According to Nevada state records, a California man named Joey Rappa was installed as Woodlawn’s publicly listed manager. A few months later, Woodlawn filed a petition with the court saying it had a “first priority security lien” on the New York condominium, and Rappa was listed as the company’s managing member. Woodlawn is seeking repayment on its loan balance, plus interest and fees, once the government sells the unit.

Berglund said he chose Rappa, who has worked previously as a crew member for “The Nutty Professor” and was once an assistant to Keanu Reeves, because of the “potential for public embarrassment” for the anonymous source of the loan, Berglund said. As far as he knew, Berglund said, Rappa had no ties to anyone of interest in the Mueller probe.

But it turns out he did. Rappa was working on a movie with a New York financier who is the cousin of a Russian oligarch -- both of whom were questioned by Mueller’s team. (Neither was involved in the Manafort loan, according to Berglund and their representatives).

Berglund said he learned that Rappa was making a movie with the financier, Andrew Intrater, only as he was being questioned by Bloomberg News in December.

A lawyer for Rappa, Christopher Clark, reiterated that his client had no involvement with the loan to Manafort. “It’s about time Bloomberg acknowledges Mr. Rappa has nothing to do with this loan, as we’ve told them all along,” Clark said. Rappa severed his ties with Woodlawn in December, after inquiries by Bloomberg News.

Asked for a comment, a spokesman for Intrater’s company, Columbus Nova, said: “How would you be mentioning him given the only relevance he has is the false relevance you created?” He didn’t respond further.

‘Sham Transaction’?

After news reports about the loan, Mueller’s prosecutors balked at Woodlawn’s claim on the condominium. Citing Manafort’s history of fraud, they asked whether it was a “sham transaction” and suggested that Woodlawn might be an “alter ego” for Manafort himself. The way to prove otherwise, the government said: Reveal the person behind the loan and provide additional documentation.

Another Woodlawn attorney, David Smith, dismissed the government’s claims as “paranoid nonsense” and has continued to fight efforts to publicly identify the source of the loan, arguing in court filings that the lender’s ties to Manafort could hurt his business and friendships in left-leaning Los Angeles.

Woodlawn still hasn’t told the government that Zieger is behind the loan, Berglund said.

A spokeswoman for the U.S. attorney’s office in the District of Columbia, which is now handling the matter, declined to comment.

Zieger’s anonymity took a hit in an April 4 court filing, in which Woodlawn offered evidence that the loan wasn’t a sham -- documents showing the loan was disbursed to the Manaforts, redacting the name of the company that provided the money.
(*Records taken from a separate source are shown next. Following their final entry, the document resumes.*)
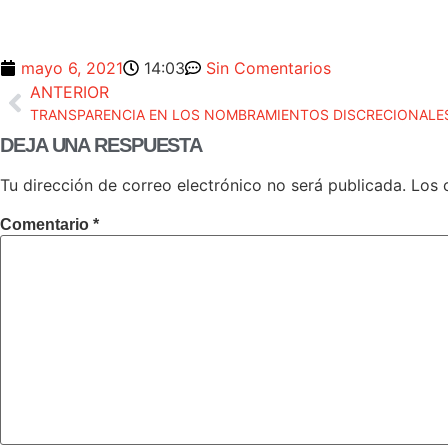
mayo 6, 2021
14:03
Sin Comentarios
ANTERIOR
TRANSPARENCIA EN LOS NOMBRAMIENTOS DISCRECIONALES
DEJA UNA RESPUESTA
Tu dirección de correo electrónico no será publicada.
Los 
Comentario
*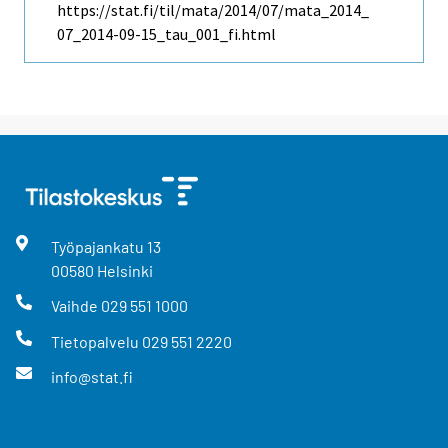
https://stat.fi/til/mata/2014/07/mata_2014_
07_2014-09-15_tau_001_fi.html
Työpajankatu
13
00580
Helsinki
Vaihde
029 551 1000
Tietopalvelu
029 551 2220
info@stat.fi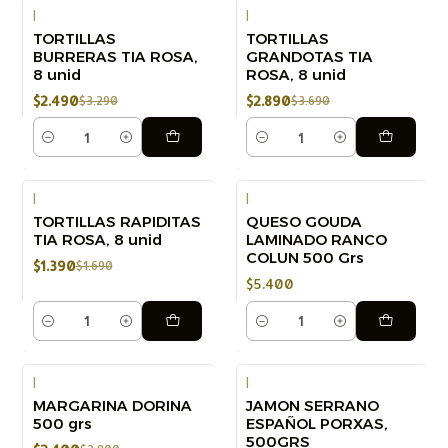
|
|
TORTILLAS
TORTILLAS
-24%
-22%
BURRERAS TIA ROSA,
GRANDOTAS TIA
8 unid
ROSA, 8 unid
$2.490
$2.890
$3.290
$3.690
Cantidad
Cantidad
|
|
TORTILLAS RAPIDITAS
QUESO GOUDA
-18%
TIA ROSA, 8 unid
LAMINADO RANCO
COLUN 500 Grs
$1.390
$1.690
$5.400
Cantidad
Cantidad
|
|
MARGARINA DORINA
JAMON SERRANO
-14%
-7%
500 grs
ESPAÑOL PORXAS,
500GRS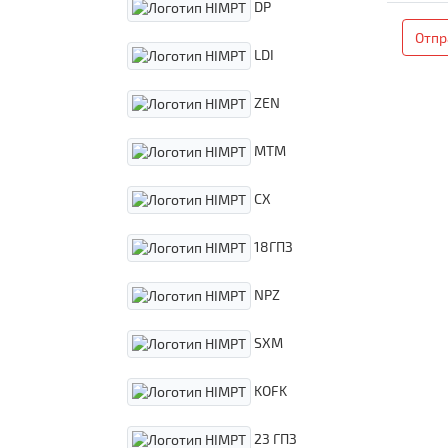
DP
Отпр
LDI
ZEN
MTM
CX
18ГПЗ
NPZ
SXM
KOFK
23 ГПЗ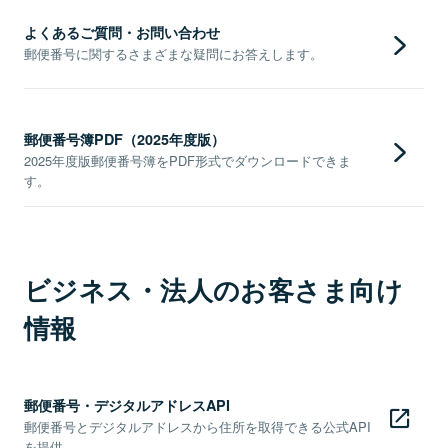
よくあるご質問・お問い合わせ
郵便番号に関するさまざまな疑問にお答えします。
郵便番号簿PDF（2025年度版）
2025年度版郵便番号簿をPDF形式でダウンロードできま
す。
ビジネス・法人のお客さま向け
情報
郵便番号・デジタルアドレスAPI
郵便番号とデジタルアドレスから住所を取得できる公式API
を提供。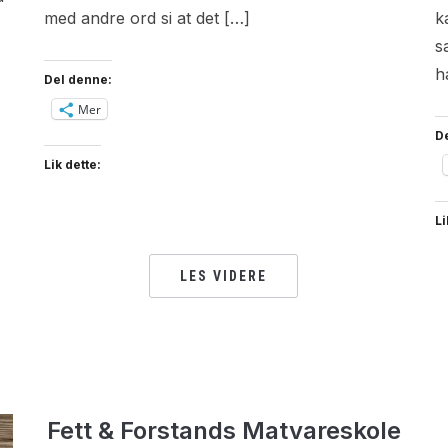
med andre ord si at det […]
k
s
h
Del denne:
Mer
D
Lik dette:
Li
LES VIDERE
Fett & Forstands Matvareskole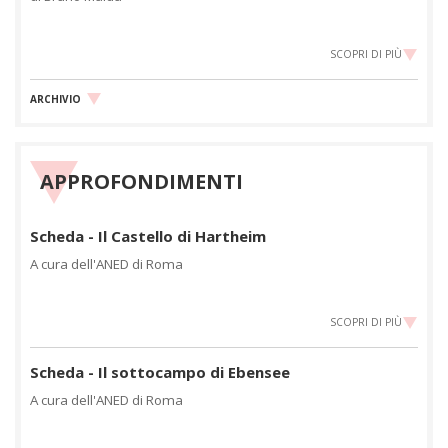
SCOPRI DI PIÙ
ARCHIVIO
APPROFONDIMENTI
Scheda - Il Castello di Hartheim
A cura dell'ANED di Roma
SCOPRI DI PIÙ
Scheda - Il sottocampo di Ebensee
A cura dell'ANED di Roma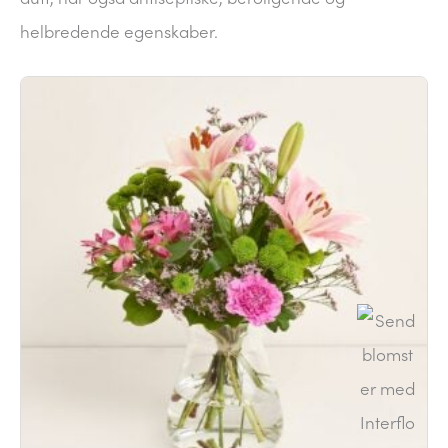
helbredende egenskaber.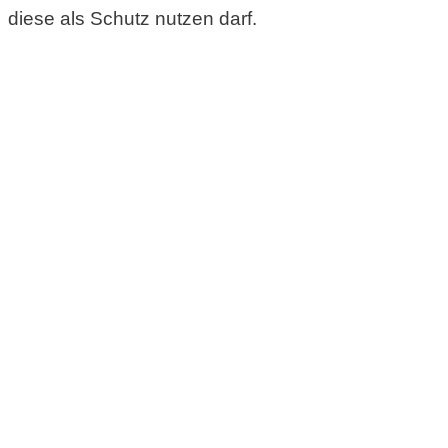
diese als Schutz nutzen darf.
In one of the documents, a name is visible through the black redaction bar: Momentum Capital LLC of Santa Monica, California. Zieger, in the interview, said the company was his, adding that he used it on occasion for the “transactional lending side” of some of his consulting companies.

“It was expeditious,” he said, explaining why he used Momentum for the transaction. “I never expected anyone to say, ‘Why are you doing it this way?’”

It wasn’t the only botched filing. A year earlier, the Manafort family lawyer who helped negotiate the loan had included an errant name -- Adler -- on document that was subsequently filed in court. The New Jersey lawyer, Bruce Baldinger, didn’t return a message seeking comment.

As the court case grinds on, the Manafort condo -- a 2,100-square-foot, three-bedroom unit on Baxter Street -- remains vacant. In March, the condo board filed a lien against Manafort’s daughter, Andrea, and a Manafort family company, Jesand LLC, seeking $18,545.95 in unpaid monthly charges.

Zieger still says the loan was a good deal, despite his battle with the government and his failure to remain anonymous.

“I certainly didn’t foresee us ending up in a situation where we’re are squaring off with the government,” he said.